● **Short exercise**
Copy every line of the rows below word for word, leaving the pictures out of your answer.

(Entries drawn from a collection)
++++++
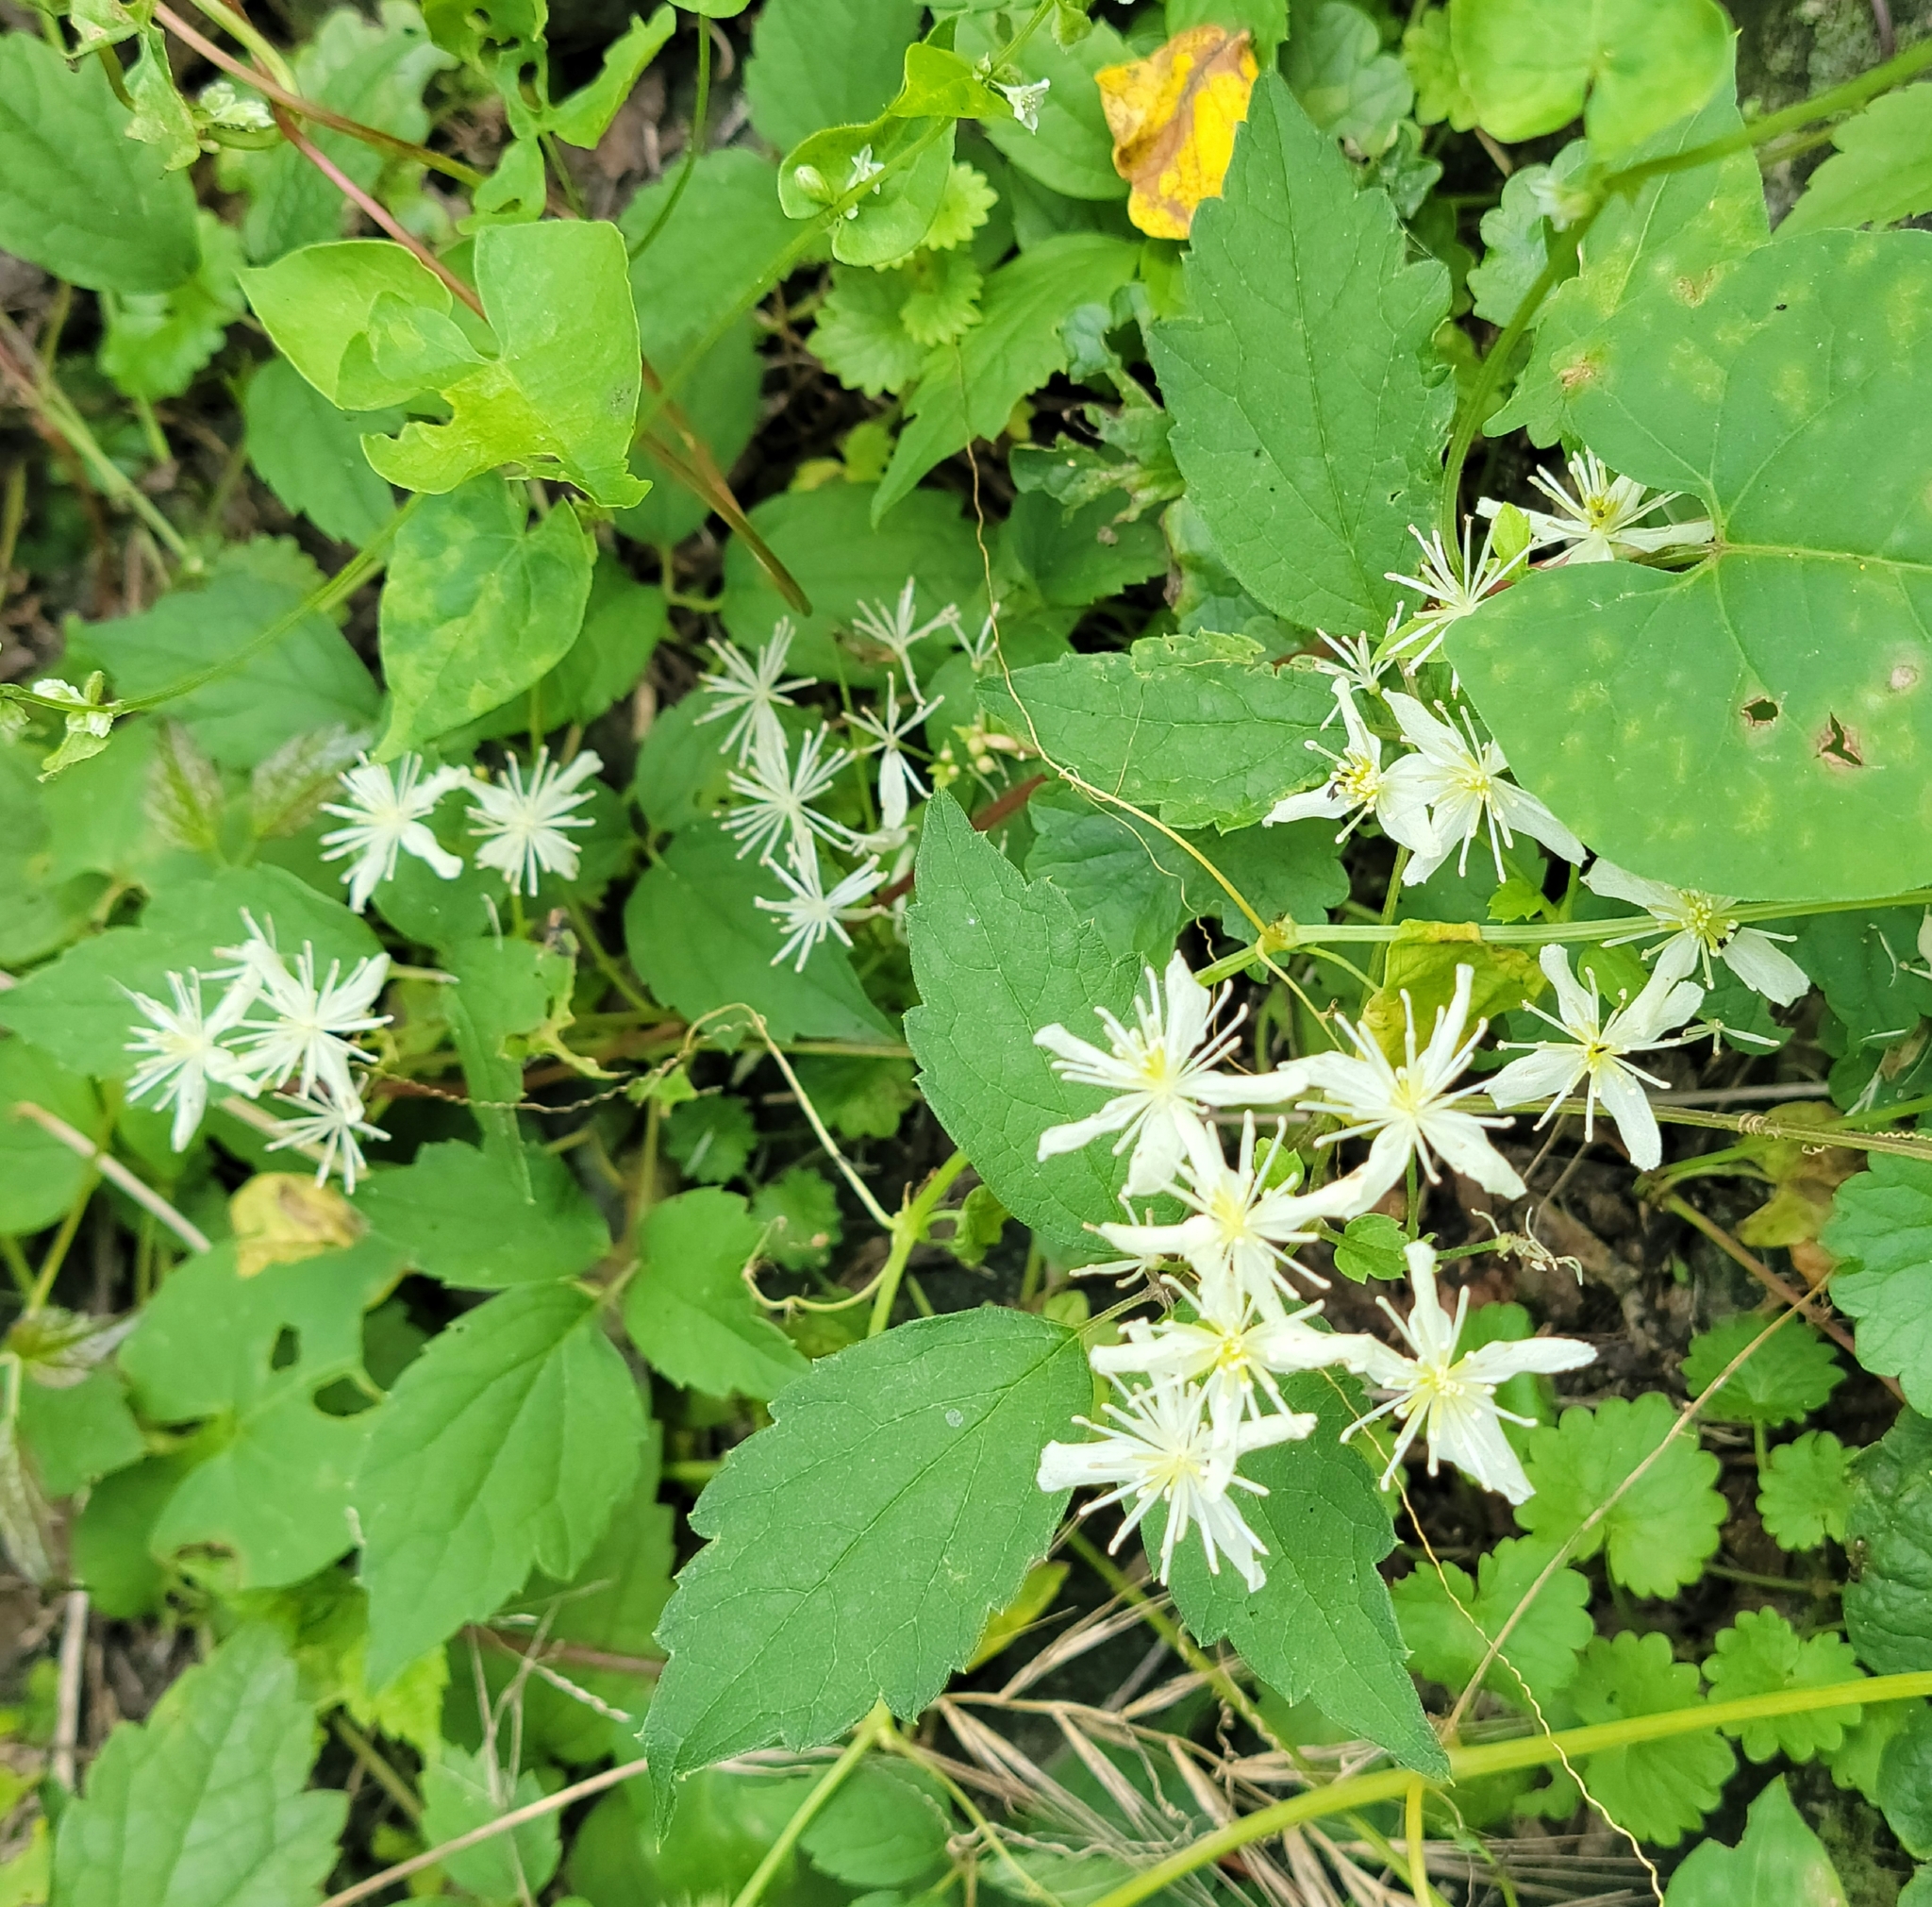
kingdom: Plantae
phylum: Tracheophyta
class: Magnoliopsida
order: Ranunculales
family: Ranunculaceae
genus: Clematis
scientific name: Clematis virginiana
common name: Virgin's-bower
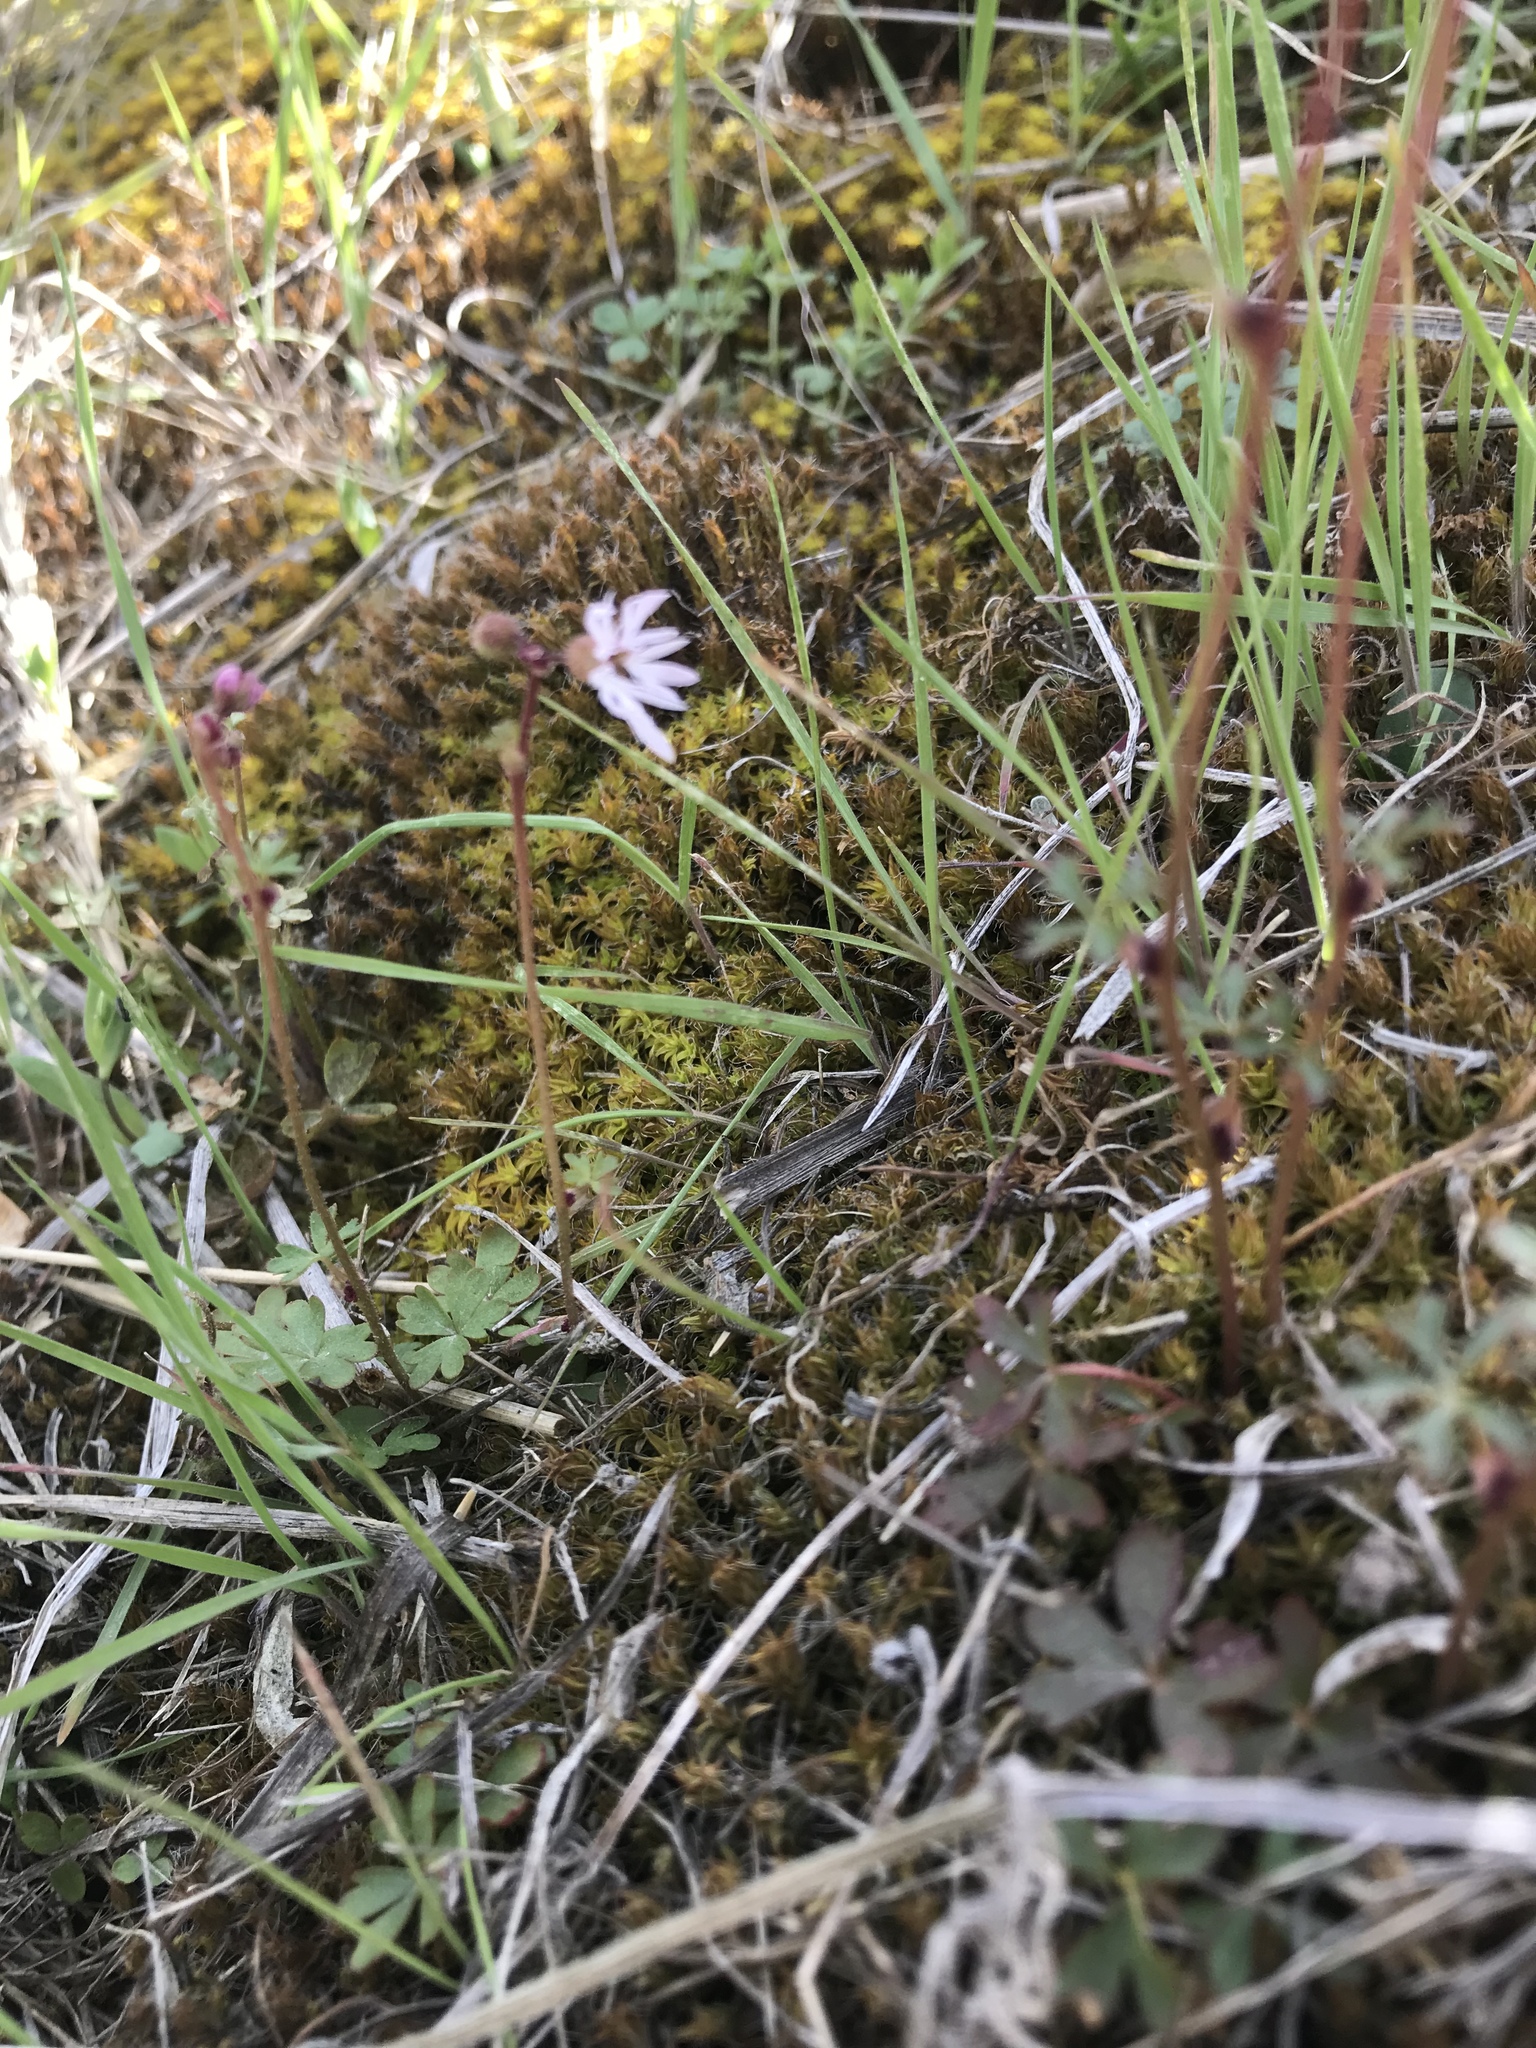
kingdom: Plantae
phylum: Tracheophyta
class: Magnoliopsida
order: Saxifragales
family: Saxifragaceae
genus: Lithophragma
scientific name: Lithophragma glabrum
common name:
++++++
● **Solution to this problem**
kingdom: Plantae
phylum: Tracheophyta
class: Magnoliopsida
order: Ranunculales
family: Ranunculaceae
genus: Clematis
scientific name: Clematis virginiana
common name: Virgin's-bower
kingdom: Plantae
phylum: Tracheophyta
class: Magnoliopsida
order: Saxifragales
family: Saxifragaceae
genus: Lithophragma
scientific name: Lithophragma glabrum
common name:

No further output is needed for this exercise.